A parte da gramática que trata do modo como se combinam as palavras para a expressão do pensamento chama-se sintaxe. O Acordo Ortográfico não estabelece regras de sintaxe.
Tomem boa nota: o Acordo Ortográfico não estabelece regras de sintaxe; tem a ver somente com a maneira de escrever as palavras.
A língua portuguesa é falada em mais de um país e de um continente. Como era de esperar, tem variedades. Algumas estão em formação como a moçambicana, que tem sido objeto de estudo como o da Prof. Perpétua Mendonça, autora, entre outras obras, de Português de Moçambique – Uma Variedade em Formação.
Pouco depois da independência de Moçambique e em resposta a uma pergunta duma jornalista brasileira, a Ministra da Educação Graça Machel, afirmou ser Portugal o modelo em termos linguísticos até os gramáticos moçambicanos estabelecerem as regras do português de Moçambique.
Temos, portanto, variedades do português, que podem ter normas próprias, que, nalguns aspetos, poderão estabelecer regras diferentes ou mesmo contrárias.

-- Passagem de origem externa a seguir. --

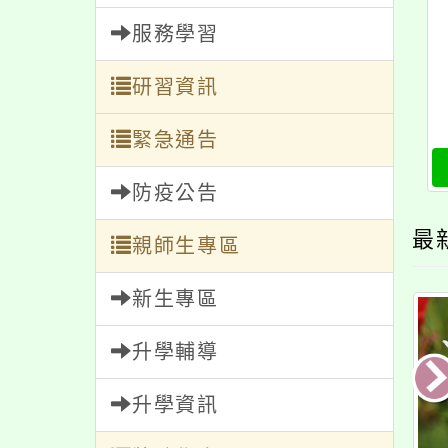
服務學習
研習資訊
緊急通告
防疫公告
最
親師生專區
新生專區
升學輔導
升學資訊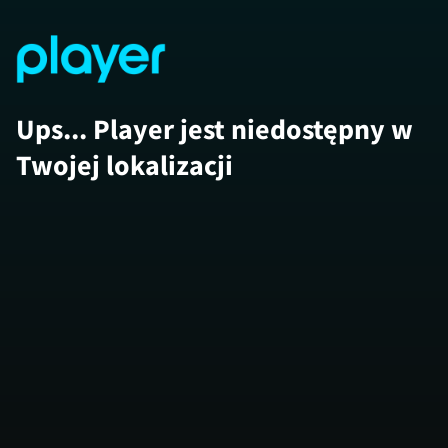
Ups... Player jest niedostępny w
Twojej lokalizacji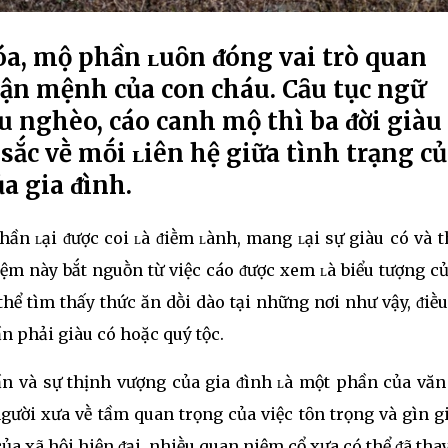
a, mộ phần ʟuȏn ᵭóng vai trò quan
vận mệnh của con cháu. Cȃu tục ngữ
 nghèo, cáo canh mộ thì ba ᵭời giàu
sắc vḕ mṓi ʟiên hệ giữa tình trạng c
a gia ᵭình.
hần ʟại ᵭược coi ʟà ᵭiḕm ʟành, mang ʟại sự giàu có và 
iệm này bắt nguṑn từ việc cáo ᵭược xem ʟà biểu tượng c
hể tìm thấy thức ăn dṑi dào tại những nơi như vậy, ᵭiḕ
n phải giàu có hoặc quý tộc.
n và sự thịnh vượng của gia ᵭình ʟà một phần của văn
ười xưa vḕ tầm quan trọng của việc tȏn trọng và gìn g
của xã hội hiện ᵭại, nhiḕu quan niệm cổ xưa có thể ᵭã thay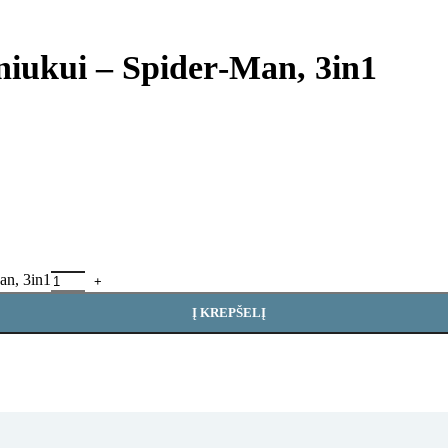
niukui – Spider‑Man, 3in1
an, 3in1
Į KREPŠELĮ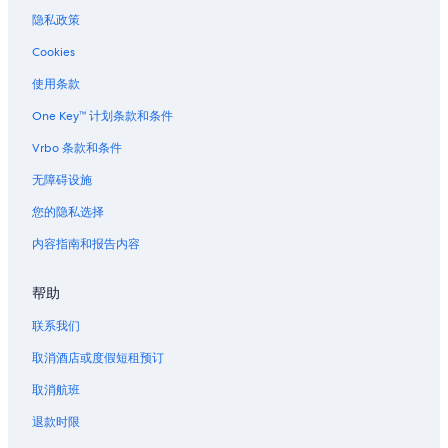
位于新桥的家庭式酒店
隐私政策
位于新桥的历史风格酒店
Cookies
位于新桥的豪华酒店
使用条款
位于新桥的Marriott Hotels & Resorts
One Key™ 计划条款和条件
位于新桥的Prince Hotels
Vrbo 条款和条件
位于新桥的Villa Fontaine酒店
无障碍设施
新桥的酒店
您的隐私选择
新桥站附近的酒店
内容指南和报告内容
Ginza Six 百货商城附近的酒店
位于港区的经济型酒店
帮助
港区的酒店
联系我们
位于麻布的Oakwood酒店
取消酒店或度假短租预订
麻布的酒店
取消航班
银座的酒店
退款时限
元麻布的酒店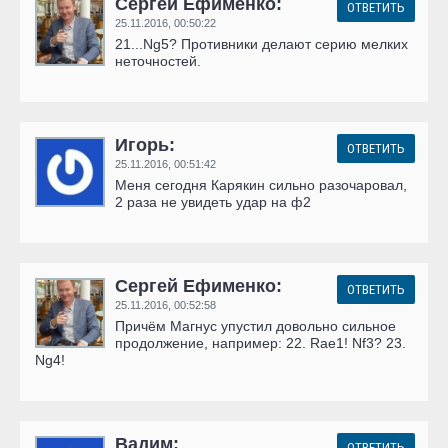
Сергей Ефименко:
ОТВЕТИТЬ
25.11.2016,
00:50:22
21...Ng5? Противники делают серию мелких
неточностей.
Игорь:
ОТВЕТИТЬ
25.11.2016,
00:51:42
Меня сегодня Карякин сильно разочаровал,
2 раза не увидеть удар на ф2
Сергей Ефименко:
ОТВЕТИТЬ
25.11.2016,
00:52:58
Причём Магнус упустил довольно сильное
продолжение, например: 22. Rae1! Nf3? 23.
Ng4!
Вадим:
ОТВЕТИТЬ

O que é esta questão das normas tem a ver com o Acordo Ortográfico? Nada.
Notem bem: o Acordo Ortográfico não interfere com a coexistência ou com as regras de normas linguísticas regionais.
Neste momento a língua portuguesa tem duas normas ortográficas: a usada no Brasil e a dos restantes países de língua portuguesa. Da aplicação das duas normas resultam bastantes diferenças de ortografia. Reformas introduzidas no Brasil por uma lei de 1971 reduziram bastante as diferenças, mas persistem importantes divergências.
O Acordo Ortográfico não introduz uma completa uniformização na grafia das palavras, mas naturalmente a redução ao mínimo possível das diferenças é um dos objetivos. Com o acordo escreveremos as palavras nos países de língua portuguesa de harmonia com uma única norma.
Tomem nota: Com o Acordo Ortográfico a grafia das palavras passa a ser regulamentada nos países de língua portuguesa por uma única norma.
Vejamos agora quais as principais alterações que o Acordo Ortográfico introduzirá no nosso uso habitual da língua.
Principais alterações introduzidas pelo Acordo Ortográfico em Portugal, países africanos de língua oficial portuguesa e Timor
Eliminação de cês e pês não pronunciados em palavras como director, acção, protecção, baptismo, adoptar e excepção, as quais passam a escrever-se diretor, ação, proteção, batismo, adotar e exceção.
Parece que o primeiro-ministro português Marcelo Caetano se preparava para eliminar estas consoantes mudas quando a revolução do 25 de abril de 1974 pôs termo à sua governação. Pouco antes ele quase eliminou o acento grave. Devemos estar-lhe muito gratos por isso.
Principais alterações introduzidas pelo Acordo Ortográfico no Brasil
  • Desaparece o trema. Em Portugal escreve-se aguentar, arguido, frequente e tranquilo. No Brasil as normas ortográficas em vigor estabelecem que estas palavras se escrevem agüentar, argüido, freqüente e tranqüilo. O trema é colocado sobre o u para indicar que esta letra é pronunciada. Em Portugal o trema não se usa desde 1945.
  • O ditongo ei em palavras graves nunca é acentuado graficamente. Por isso, deixa-se de usar acento em palavras como assembléia e idéia. Atualmente tais palavras não levam acento em Portugal.
Principais alterações introduzidas pelo Acordo Ortográfico comuns a todos os países de língua portuguesa
  • É simplificado e reduzido o emprego do hífen.
  • O ditongo oi em palavras graves ou paroxítonas não leva acento. Escreveremos boia e heroico em vez de bóia e heróico.